Умереть от горя нельзя, думала Таня.
Она считает по пальцам: девочки-однокурсницы, Даша Арчевская, Вика Осипова, Настя Бондарчук, Рита Лармина, Лена Нестерова, Надюша… Двенадцать всего… Потом Вера, Рита, Марк, Колдун, Миша Кравцов, Женя Рутакова… Сколько же это выходит? Восемнадцать? Что же, два кусочка в запасе ― вот облегчение…
– Об Антоне ничего? ― тихо спрашивает она, не открывая глаз.
– Пока ничего, Татьяна Дмитриевна, ― коротко отзывается Ригер. ― Я уверен, с часу на час будет информация.
Таня вздыхает и приоткрывает левый глаз. Перед ней ― незнакомый перекрёсток.
– Как здесь вообще, Ригер? Папа мне много писал, но, наверное, не всё. Саша как?
– Хорошо. Она замечательная девочка, ― обычно ровный голос Ригера становится на удивление тёплым. ― Уже прекрасно читает и пишет. Как только поправитесь, можно будет к ней съездить. Она и вас очень ждёт, и… И будет хорошо, если вы приедете, она о вас спрашивала.
– И меня, и Антона, ― договаривает за него Таня. Ригер вздыхает и кивает.
– Не хотел в очередной раз напоминать. У неё и его фотография есть.
– Мне не надо напоминать, я не забываю. Сашенькая и я, ― бормочет Таня, вспоминая. ― И дядя…
Мимо мелькают улицы, дома и светофоры. Тане кажется, что она начинает узнавать центр; она совсем просыпается, открывает глаза, липнет к стеклу.

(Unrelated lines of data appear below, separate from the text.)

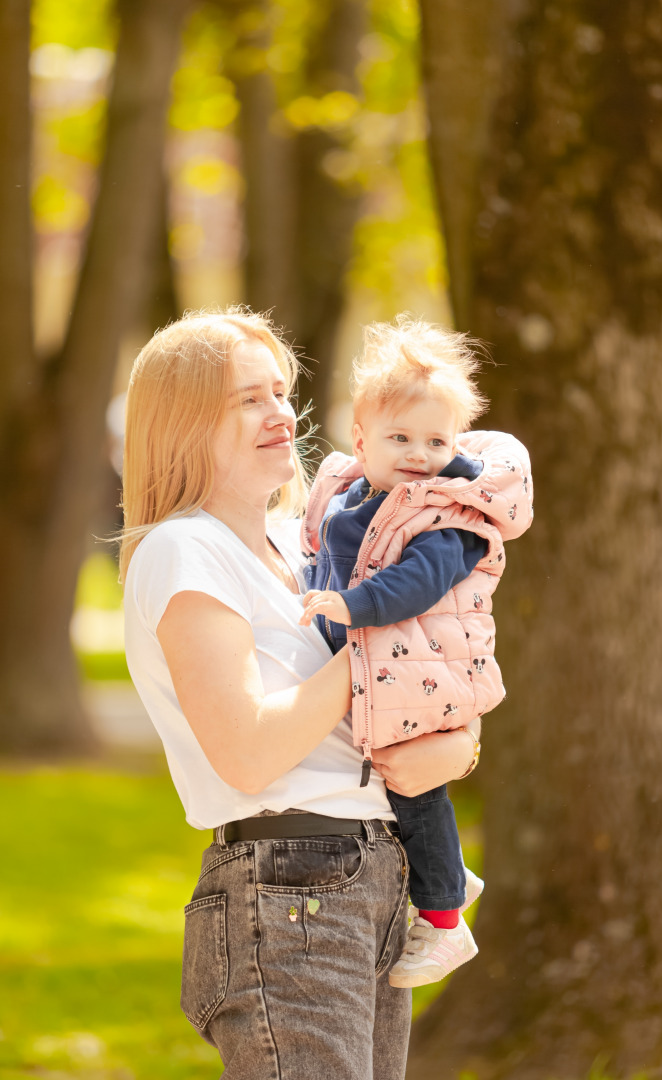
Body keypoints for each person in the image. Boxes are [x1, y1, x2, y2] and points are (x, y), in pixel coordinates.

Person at [120, 308, 482, 1080]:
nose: (280, 412)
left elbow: (420, 682)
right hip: (291, 887)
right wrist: (378, 649)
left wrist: (457, 745)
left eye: (280, 392)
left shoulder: (305, 543)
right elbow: (248, 751)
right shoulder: (184, 549)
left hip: (378, 874)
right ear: (184, 421)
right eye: (247, 398)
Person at [299, 315, 533, 989]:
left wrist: (353, 607)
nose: (417, 454)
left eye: (435, 440)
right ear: (360, 439)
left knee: (415, 785)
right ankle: (450, 870)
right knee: (396, 785)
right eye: (399, 437)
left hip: (423, 669)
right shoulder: (348, 496)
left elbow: (418, 582)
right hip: (380, 669)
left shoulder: (447, 514)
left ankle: (442, 920)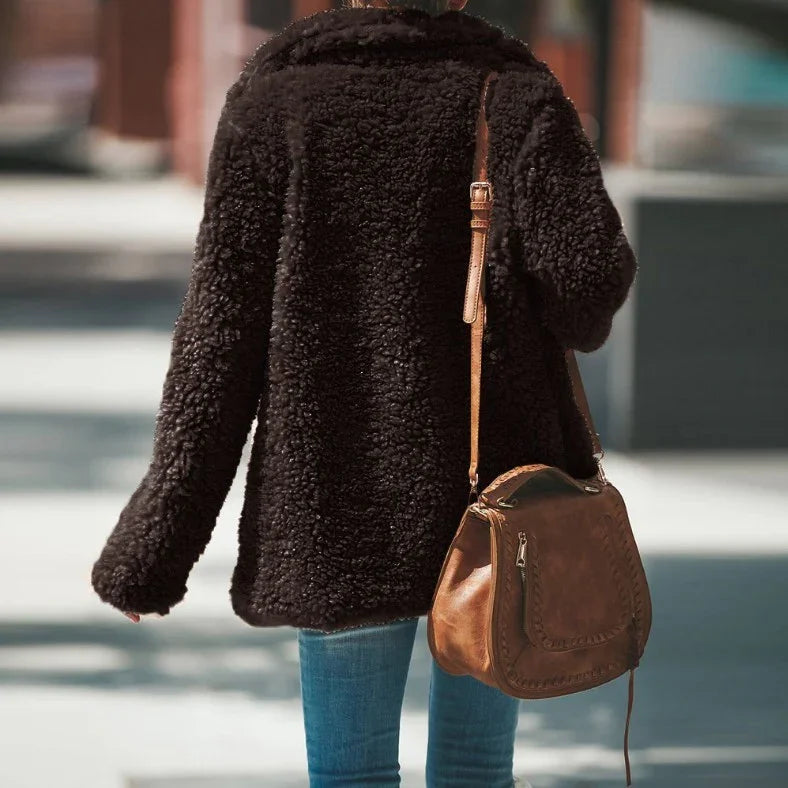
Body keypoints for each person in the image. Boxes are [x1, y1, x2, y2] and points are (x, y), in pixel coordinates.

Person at [91, 0, 637, 785]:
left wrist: (155, 548)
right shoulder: (514, 93)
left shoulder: (277, 101)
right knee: (477, 767)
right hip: (495, 497)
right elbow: (587, 290)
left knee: (350, 775)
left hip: (333, 499)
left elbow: (218, 341)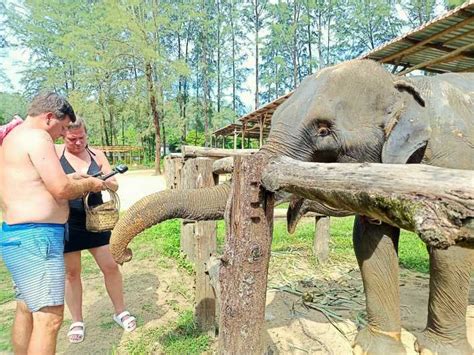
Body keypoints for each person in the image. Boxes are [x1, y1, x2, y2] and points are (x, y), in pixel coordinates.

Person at [0, 92, 106, 354]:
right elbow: (60, 189)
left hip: (18, 235)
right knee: (50, 319)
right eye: (61, 128)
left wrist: (76, 177)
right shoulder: (38, 137)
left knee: (27, 307)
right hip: (37, 238)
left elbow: (39, 182)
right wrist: (90, 183)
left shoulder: (14, 138)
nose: (61, 135)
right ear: (49, 118)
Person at [56, 117, 136, 344]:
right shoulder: (55, 155)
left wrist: (102, 181)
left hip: (98, 219)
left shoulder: (97, 155)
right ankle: (77, 320)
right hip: (68, 220)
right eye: (72, 139)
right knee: (72, 273)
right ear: (64, 136)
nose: (78, 142)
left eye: (82, 137)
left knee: (111, 266)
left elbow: (115, 184)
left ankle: (120, 311)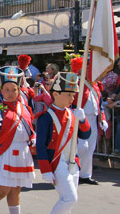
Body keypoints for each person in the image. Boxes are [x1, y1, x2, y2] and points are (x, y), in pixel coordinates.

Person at [0, 66, 35, 214]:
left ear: (19, 90)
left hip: (22, 152)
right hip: (5, 152)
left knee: (16, 189)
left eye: (14, 89)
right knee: (3, 189)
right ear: (1, 91)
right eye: (7, 90)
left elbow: (30, 130)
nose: (10, 93)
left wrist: (34, 139)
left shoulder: (26, 108)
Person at [36, 72, 91, 214]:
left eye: (73, 95)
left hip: (73, 161)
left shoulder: (73, 114)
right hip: (57, 161)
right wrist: (45, 169)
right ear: (56, 94)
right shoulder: (46, 117)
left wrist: (83, 120)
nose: (72, 98)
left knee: (67, 202)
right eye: (69, 94)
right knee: (70, 198)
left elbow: (86, 134)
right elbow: (40, 145)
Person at [69, 58, 106, 185]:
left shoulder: (95, 85)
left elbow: (99, 104)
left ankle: (85, 175)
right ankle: (74, 172)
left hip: (93, 119)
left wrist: (103, 119)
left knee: (90, 148)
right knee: (80, 147)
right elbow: (69, 100)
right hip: (79, 118)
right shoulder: (75, 82)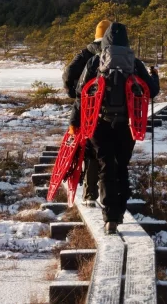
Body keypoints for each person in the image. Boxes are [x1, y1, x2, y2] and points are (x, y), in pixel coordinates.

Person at [70, 22, 159, 234]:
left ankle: (109, 217)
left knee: (105, 167)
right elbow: (152, 91)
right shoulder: (134, 63)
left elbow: (80, 93)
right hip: (127, 125)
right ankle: (119, 211)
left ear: (106, 40)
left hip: (99, 124)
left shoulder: (94, 61)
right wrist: (154, 75)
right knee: (121, 167)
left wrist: (74, 121)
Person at [62, 20, 111, 206]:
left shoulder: (86, 53)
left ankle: (90, 192)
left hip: (86, 106)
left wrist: (75, 94)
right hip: (110, 110)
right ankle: (104, 191)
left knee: (90, 148)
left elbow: (68, 74)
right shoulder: (116, 55)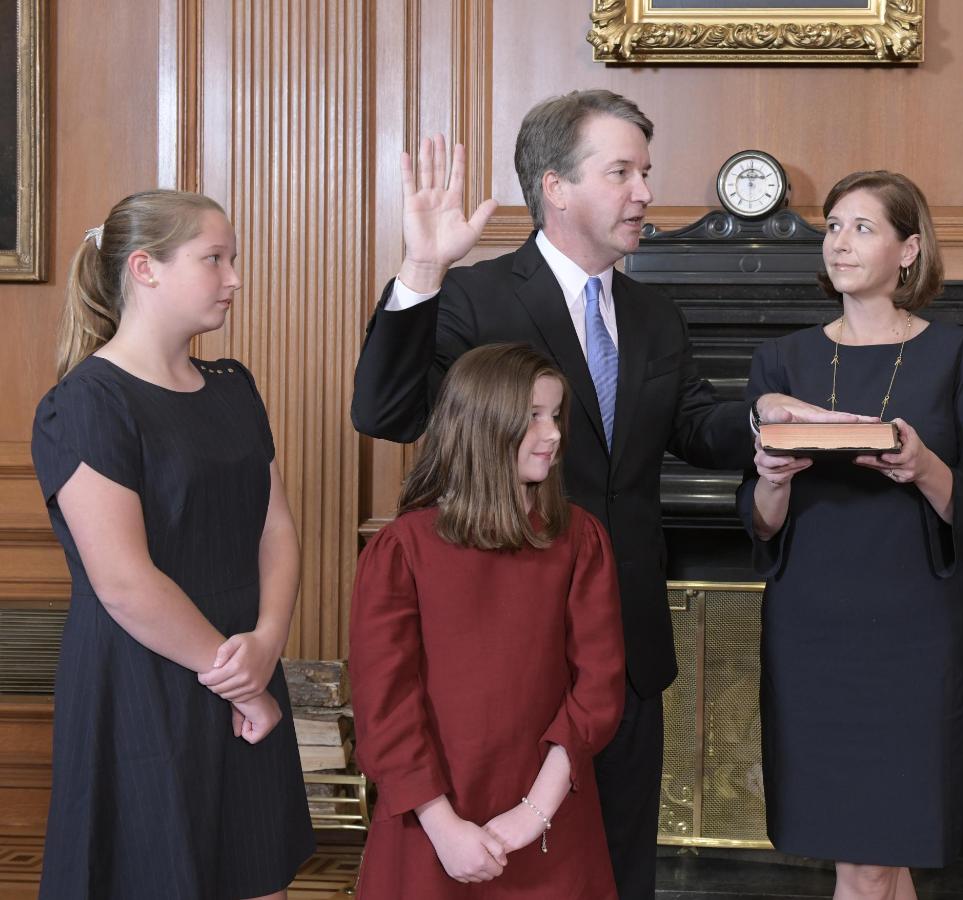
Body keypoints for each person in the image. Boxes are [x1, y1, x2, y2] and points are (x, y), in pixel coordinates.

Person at [350, 89, 845, 898]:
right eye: (621, 171)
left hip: (625, 654)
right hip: (510, 667)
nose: (645, 191)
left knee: (618, 876)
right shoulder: (475, 297)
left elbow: (693, 424)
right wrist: (423, 268)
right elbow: (385, 412)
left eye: (645, 171)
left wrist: (763, 419)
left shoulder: (653, 313)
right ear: (556, 186)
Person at [30, 190, 314, 898]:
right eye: (213, 259)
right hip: (140, 679)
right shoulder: (87, 402)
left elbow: (275, 526)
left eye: (233, 259)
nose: (234, 278)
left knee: (257, 876)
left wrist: (267, 644)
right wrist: (240, 681)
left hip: (245, 659)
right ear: (145, 269)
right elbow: (124, 583)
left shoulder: (233, 386)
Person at [739, 171, 963, 900]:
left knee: (876, 853)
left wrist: (923, 466)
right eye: (832, 226)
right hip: (811, 629)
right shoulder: (781, 362)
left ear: (909, 249)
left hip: (914, 631)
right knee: (870, 857)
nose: (839, 242)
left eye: (862, 227)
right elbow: (760, 524)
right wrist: (771, 477)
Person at [349, 343, 626, 898]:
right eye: (533, 418)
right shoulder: (401, 550)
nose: (553, 434)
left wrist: (533, 814)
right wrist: (444, 827)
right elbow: (385, 706)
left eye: (555, 416)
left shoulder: (580, 538)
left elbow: (597, 689)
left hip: (551, 818)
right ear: (481, 425)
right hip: (428, 820)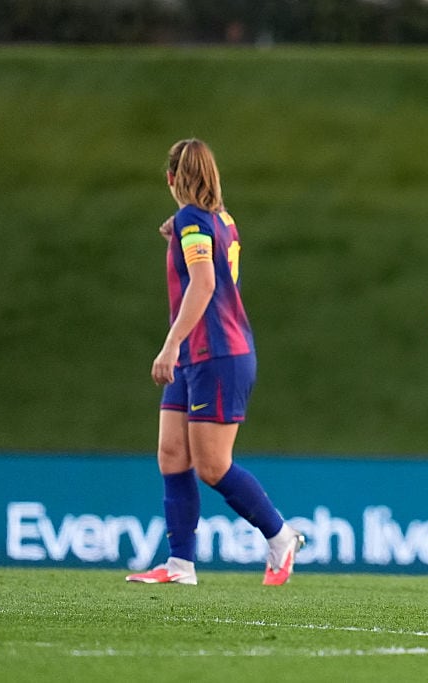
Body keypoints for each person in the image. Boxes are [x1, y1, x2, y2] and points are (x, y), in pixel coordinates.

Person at [126, 138, 304, 586]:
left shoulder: (193, 220)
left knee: (212, 465)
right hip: (198, 354)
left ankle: (281, 536)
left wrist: (170, 344)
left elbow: (204, 283)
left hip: (218, 354)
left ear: (171, 178)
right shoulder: (217, 219)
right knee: (172, 453)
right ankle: (180, 565)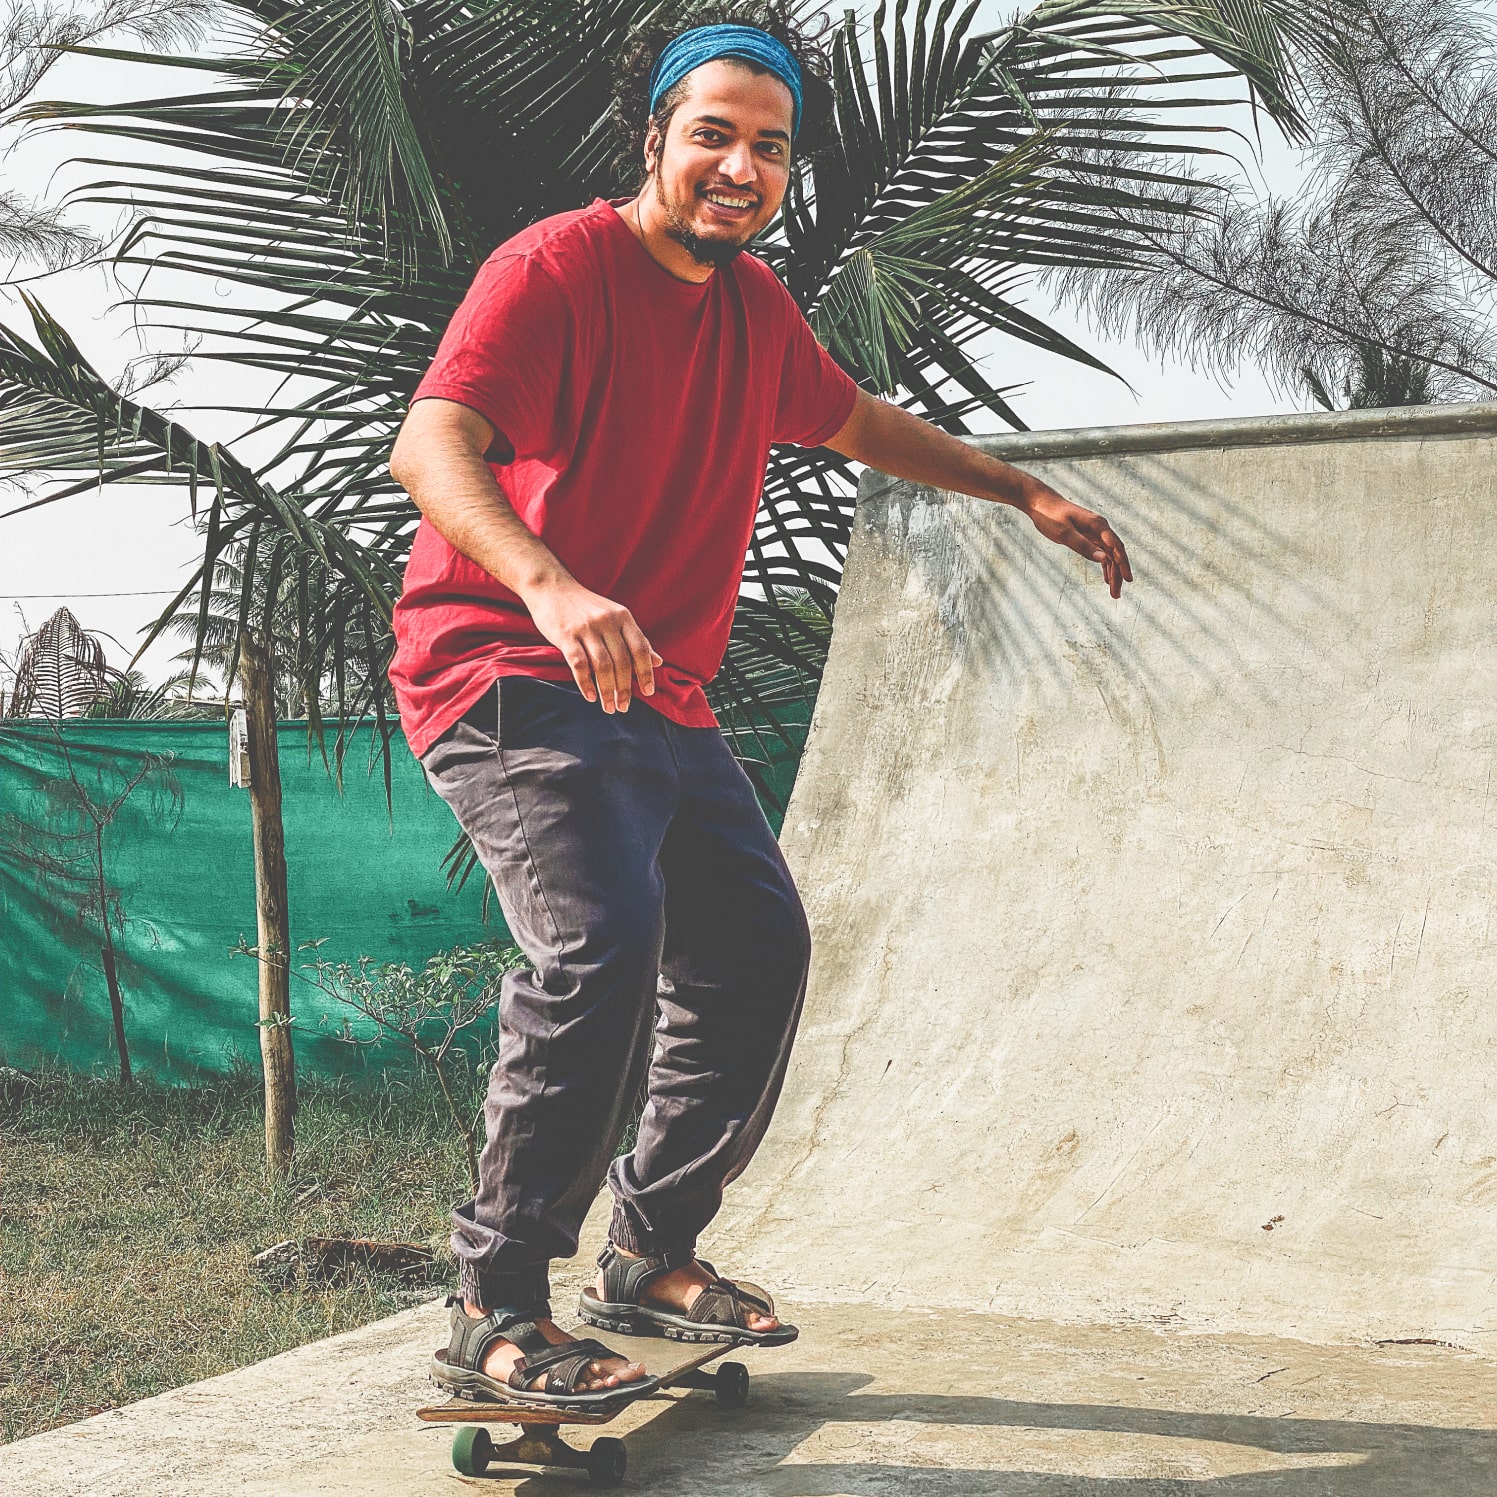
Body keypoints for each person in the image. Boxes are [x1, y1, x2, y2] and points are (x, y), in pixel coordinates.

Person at [388, 9, 1131, 1409]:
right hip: (503, 671)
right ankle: (493, 1300)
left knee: (751, 946)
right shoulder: (554, 266)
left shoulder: (751, 311)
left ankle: (648, 1248)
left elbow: (856, 421)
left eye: (769, 147)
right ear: (654, 136)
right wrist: (551, 587)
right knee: (598, 944)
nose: (740, 166)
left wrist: (1020, 489)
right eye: (713, 134)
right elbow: (431, 440)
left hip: (654, 697)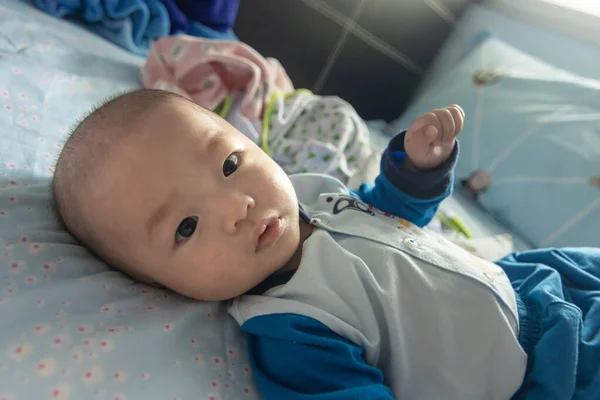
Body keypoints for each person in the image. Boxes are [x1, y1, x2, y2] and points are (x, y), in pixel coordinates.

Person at [52, 89, 599, 400]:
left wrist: (415, 172)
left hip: (533, 285)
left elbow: (391, 216)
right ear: (158, 284)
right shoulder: (291, 328)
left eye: (229, 164)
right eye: (186, 226)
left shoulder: (312, 195)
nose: (235, 206)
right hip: (540, 375)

– Мне не стоит говорить, Татьяна Дмитриевна, ― раздаётся негромкий серьёзный голос Ригера. Таня оборачивается на него, несколько секунд изучает хищный профиль, а потом измученно улыбается.
– Но вы скажете.
Он кивает, не отрывая внимательных глаз от дороги и поджимая губы.
– Ваш отец не хотел бы, чтобы я рассказывал это сейчас. Но раз уж вы заставили меня поехать в училище… ― Ригер резко крутит рулевое колесо. ― Помните Харренса?
Таня морщится, напрягает мозги, но в них сейчас столько имён и переживаний, что никакого Харренса из гущи событий выудить просто не удаётся.
– Шпион был у нас такой. Его ещё года два назад вычислили и поймали. Операциями руководил Дмитрий Владимирович. Ну, а после того, как посадили, и образовалась тут группа народных мстителей. Главным был его племянник ― ну, да это потом уже выяснилось. Собрал вокруг себя людей: кого-то из-за границы привёз, кого-то тут нашёл. Наёмники, в основном. Мотивы их понятны особо не были, ― Ригер мотнул головой. ― Кто шпиона отпустит в военное время? Но, во всяком случае, пробовали они по всякому: один раз заложников брали, другой ― чуть теракт не устроили. А потом с другой стороны решили. С вашей.